Heading West to Portland, Oregon via automobile, you stand a good chance of passing by some very unusual and imposing terrain.
As you're cruising on I-82 towards the junction with I-84 you'll notice that you're passing many large earth covered bunkers. The dirt camouflages the bunkers, so you wonder how many have passed before you noticed them. They keep ticking by as you clock more and more miles, and finally you reach the junction, which is a huge elevated bend in the road. And you realize, that every bunker you passed was merely the end of a row of dozens just like it.
The view from just after the junction is a surreal and awe inspiring sight to behold. The sheer scale of the compound, and the bunkers blistering the landscape in perfectly aligned rows that seem to stretch off infinitely is not something that you can capture in a photograph.

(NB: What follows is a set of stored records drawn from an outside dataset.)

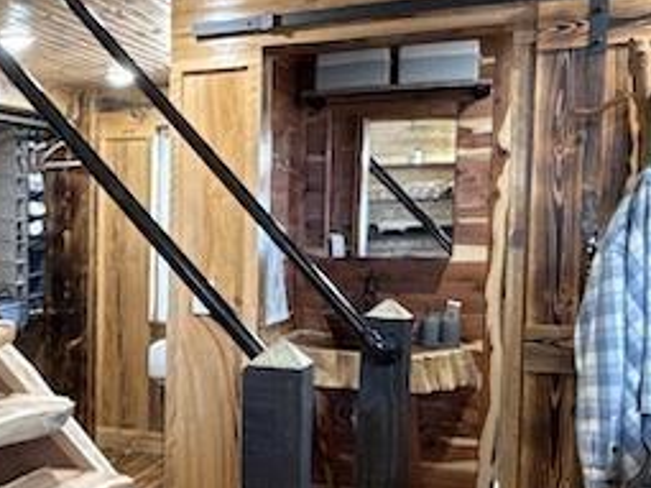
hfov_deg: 30.3
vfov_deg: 26.4
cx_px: -110
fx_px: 1034
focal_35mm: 55
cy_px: 312
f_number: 2.2
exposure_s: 1/60
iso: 500
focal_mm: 2.22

You have to experience it for yourself.
The Umatilla Chemical Depot bunkers are used as storage for WWII and Cold War era chemical weapons such as mustard gas, sarin and other nerve agents . Though the site is incredibly vast, it only contains some 12% of the US stockpile of such WMD's.
It's not all doom and gloom, a 1993 UN resolution banned all use and storage of nerve and blister agents, and by the end of 2011 the entire stockpile will have been incinerated.
Due to its isolation and freedom from development the site has become home to rare species of birds like the burrowing owl as well as rare plant life and herds of antelope.